Supplied passage -
***
Thom Hartmann savages David Rose on RT, using my ice cube animation:

Politically Corrected - The Daily Mail on Climate Change
http://youtu.be/aFiCRcJaHjo

I have updated versions (July 2013) of the waterfall diagram, http://youtu.be/oFMDmS783Ro and a death spiral evolution: http://youtu.be/20pjigmWwiw

Regardless of the desperate "60%" cherrypick, we can all see the trend still stands.

Doug Bostrom

Wasn't there something in Rose's article about a collapse of shipping via the Arctic thanks to the "recovery?"

Port of Rotterdam Sees Arrival of First Commercial Ship via Northern Sea Route

Linda Serena

Sorry guys, but a 60% increase is a 60% increase and more remarkably, even volume increased, despite record low data at the start of the year. This is remarkable and fully admire Neven's admission of great surprise.

It is still the 4th lowest extent, but take another year like 2013 and imagine what this may accomplish in extent and volume charts.

But there have been quite a number of other discoveries and surprises this year, all rather brutally demolishing the previous perception of an CAGW death spiral.

Pre-satellite sea ice seem to be quite different from main stream opinion. Recently discovered records confirm a very substantial melt in the 1920s-1930s, and newly discovered satellite data places sea ice 1964 at 1990s average, far below previous estimates, and there is more data to come.
***
Request 1 - In the sea ice discussion, what level do the newly discovered satellite data place the 1964 sea ice at?
Request 2 -
For each statement, say whether it agrees with the sea ice discussion, and quote the words that decide it.
(a) The updated versions of the waterfall diagram are dated July 2013.
(b) Linda Serena says that ice volume fell this year.
(c) The extent is described as the lowest on record.
Request 3 - List every web address that appears in the sea ice discussion.

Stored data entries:
***
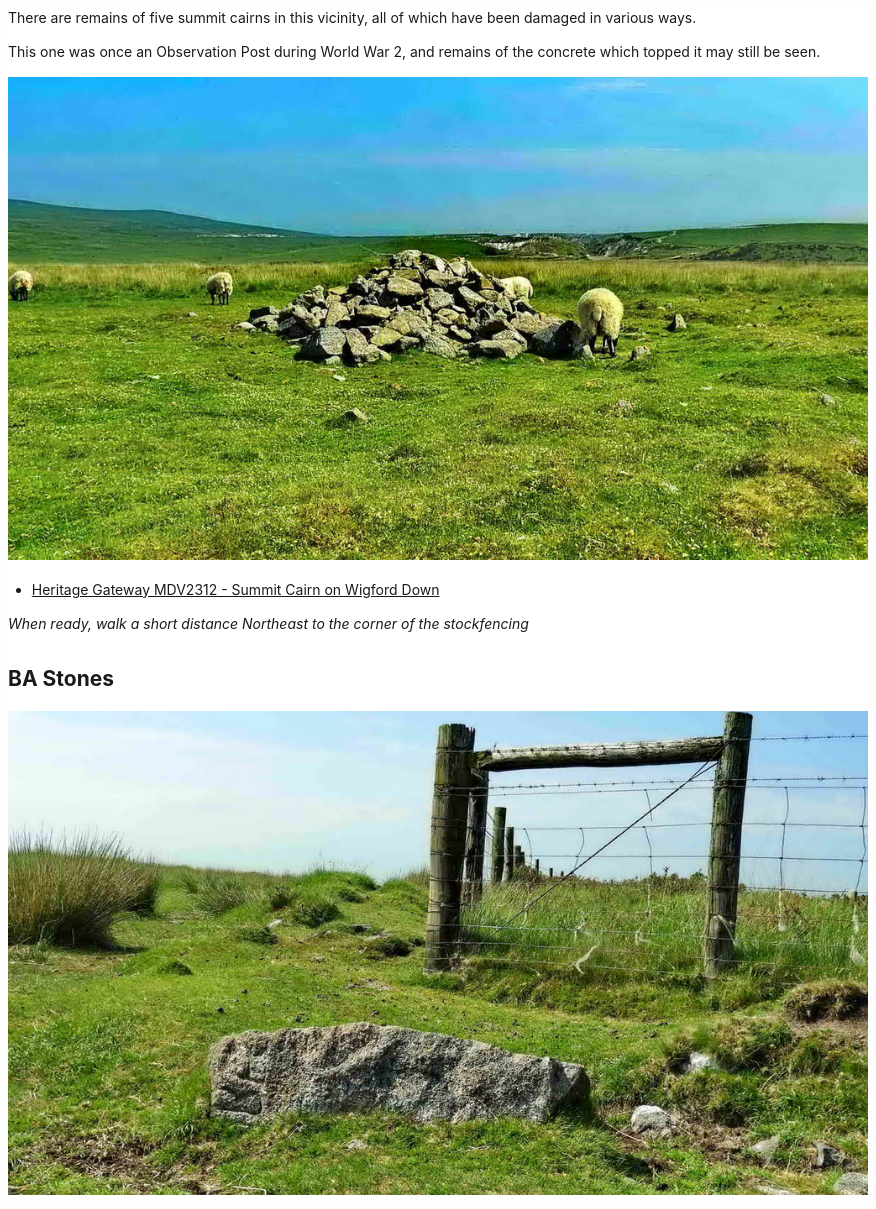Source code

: There are remains of five summit cairns in this vicinity, all of which have been damaged in various ways.

This one was once an Observation Post during World War 2, and remains of the concrete which topped it may still be seen.

![Another view of the larger cairn](34.jpg)

* [Heritage Gateway MDV2312 - Summit Cairn on Wigford Down](https://www.heritagegateway.org.uk/Gateway/Results_Single.aspx?uid=MDV2312&resourceID=104)

*When ready, walk a short distance Northeast to the corner of the stockfencing*

## BA Stones

![The first BA stone.  SX 54780 65155](35.jpg)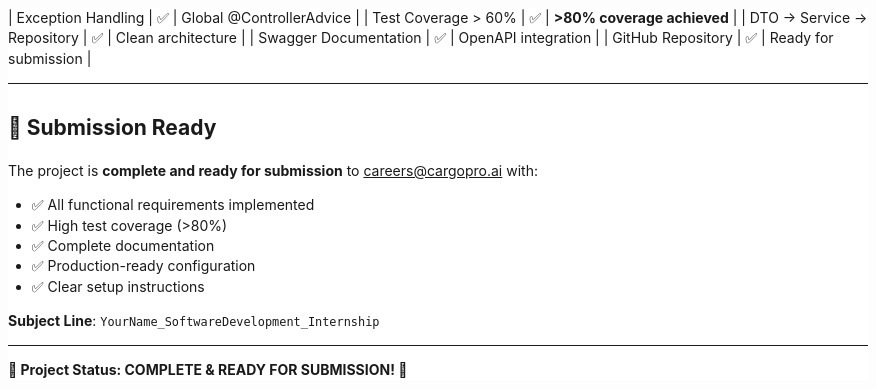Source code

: | Exception Handling | ✅ | Global @ControllerAdvice |
| Test Coverage > 60% | ✅ | **>80% coverage achieved** |
| DTO → Service → Repository | ✅ | Clean architecture |
| Swagger Documentation | ✅ | OpenAPI integration |
| GitHub Repository | ✅ | Ready for submission |

---

## 📧 **Submission Ready**

The project is **complete and ready for submission** to careers@cargopro.ai with:
- ✅ All functional requirements implemented
- ✅ High test coverage (>80%)
- ✅ Complete documentation
- ✅ Production-ready configuration
- ✅ Clear setup instructions

**Subject Line**: `YourName_SoftwareDevelopment_Internship`

---

**🎉 Project Status: COMPLETE & READY FOR SUBMISSION! 🎉**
***
Response area 1 - At the 1990s average, far below previous estimates.

Response area 2 -
(a) Yes: "I have updated versions (July 2013) of the waterfall diagram"
(b) No: "even volume increased"
(c) No: "It is still the 4th lowest extent"

Response area 3 -
http://youtu.be/aFiCRcJaHjo
http://youtu.be/oFMDmS783Ro
http://youtu.be/20pjigmWwiw